A infidelidade treina-se II

(nota: este post demora 4minutos a ler. Se não tiveres tempo agora, não o queimes de raspão. Vai fazer o que tens a fazer, come uma peça de fruta, e volta mais feliz quando tiveres tempo e coração).

Caro Inesperado,

Agradeço muito a carta que me enviou a semana passada.
Fiquei feliz com o que me conta acerca da infidelidade, especialmente porque tenho conseguido ter uma reputação notável e consistente desde que sou novo. Realmente a minha família sempre me educou para a excelência.

Mas a razão desta missiva, não é apenas o meu fiel agradecimento. É porque se têm passado comigo algumas mudanças bastante perturbadoras. Serei breve, porque não me desejo alongar em questões tão embaraçosas. Agradeço-lhe toda a descrição que estes assuntos merecem.

Sempre tive o estilo de vida que escolhi para mim: divertimento máximo, responsabilidade mínima. As minhas infidelidades têm sido bem sucedidas, quer a nível familiar como profissional. A minha natural falta de realização fez-me procurar noutros sítios o que a minha família e trabalho aborrecido não me ofereciam.
Fui feroz na alocação do meu espaço mental, quer em direcção, quer em proporção: muito tempo para novas experiências, pouco tempo para a minha família. Muito esforço em coisas passageiras, pouco esforço em coisas que permanecem. Muita entrega ao que gostava de fazer, pouca entrega ao que devia fazer.

E claro que foram óptimos tempos. Muitas experiências novas, e muitos amigos novos. Mas sentia um buraco dentro de mim cada vez maior. Estranhamente, dia após dia, mês após mês, apesar de me encher de experiências novas, a minha insatisfação continuava a crescer.

E aconteceu que baixei a guarda. Da enorme disciplina que tinha em fazer o que me apetecia, experimentei fazer uma vez o que realmente queria. E a sensação foi boa. Fui passear com amigos de longa data. Desse passeio multiplicaram-se as conversas e programas engraçados.
Dei por mim rodeado daqueles amigos francamente honestos, bons e comprometidos. Malta que achava aborrecida. Mas que até se sabia divertir. A minha namorada foi estranhamente paciente e respeitadora comigo.

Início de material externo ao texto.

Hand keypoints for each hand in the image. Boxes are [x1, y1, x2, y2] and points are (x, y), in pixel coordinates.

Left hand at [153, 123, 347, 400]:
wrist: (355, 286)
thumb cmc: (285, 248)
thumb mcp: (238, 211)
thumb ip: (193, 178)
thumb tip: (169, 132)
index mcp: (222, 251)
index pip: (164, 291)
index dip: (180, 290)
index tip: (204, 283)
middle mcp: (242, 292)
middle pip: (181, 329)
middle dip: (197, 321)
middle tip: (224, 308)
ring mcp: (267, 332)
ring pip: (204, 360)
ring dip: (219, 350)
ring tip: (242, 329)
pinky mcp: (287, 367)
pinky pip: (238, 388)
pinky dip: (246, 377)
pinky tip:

Por estar rodeado desta gente invulgar, dei por mim a estar mais atento ao que se passava dentro de mim. Sentia uma verdade dentro do meu coração, à qual me sentia chamado a responder: ser fiel aos meus compromissos, ser genuíno no trabalho, respeitar as pessoas com quem vivo, entregar-me ao que a vida me dá.

Tudo pensamentos que semanas antes, eram precisamente… impensáveis.

Por me ter habituado a ser tão bom a dizer pequenas mentiras e a fazer o que me apetecia, agora que estava atento ao que estava dentro de mim e ao que estes amigos me diziam, era francamente bom a detectar quando queria voltar a fazer o que me dava na gana, e não o que devia.

Por isso estimado Inesperado, advirto-o para os seguintes aspectos:

1. Os amigos são companhias perigosas.
2. Não perca demasiado tempo a ouvir o que o seu coração lhe diz.
3. Anos de infidelidade trazem lições perigosíssimas, caso as oiça.

Por fim o que mais me assusta, é que a minha vida realmente mudou. Levo a sério o que sinto que devo fazer, e respeito muito quem está à minha volta. Tornei-me verdadeiro comigo e com quem me rodeia.
Apesar da minha excelente educação para a mentira, apesar de anos a praticar pequenas e grandes infidelidades, nada disso me impediu de hoje ser uma pessoa… fiel. Irónicamente, a minha infidelidade tornou-me mais fiel.

E tal como anos de infidelidades exigiram muito treino, agora começo a treinar outra coisa e a ver que fico bom. Quer ver que afinal a fidelidade também se treina? E o mais perturbador é que isso me deixa feliz…

Cordialmente,
O seu fiel leitor

Comments

Respostas de 7 a “A infidelidade treina-se II”
  1. PAF

    Hope, but of course…. http://youtu.be/2Bb0k9HgQxc … Hope!

  2. Vera Ferreira

    Diria que mesmo quando estamos a ser infieis, na verdade estamos a ser fiéis ao nosso processo de crescimento e de ganho de consciência porque é muitos vezes nos nossos equívocos que despertamos para a “outra” vida*** abraços e obrigado pelas tuas partilhas semanais

  3. João Pissarra

    Muito bom post! Ler estas duas cartas faz muito lembrar as Screwtape Letters. Parabens e bom trabalho

    1. Uma inspiração incosciente talvez o CS Lewis. Esse livro é fabuloso :)

  4. Filipa Félix Machado

    Afinal há esperança… e, pelos vistos, nunca é tarde para começar a ouvir o coração.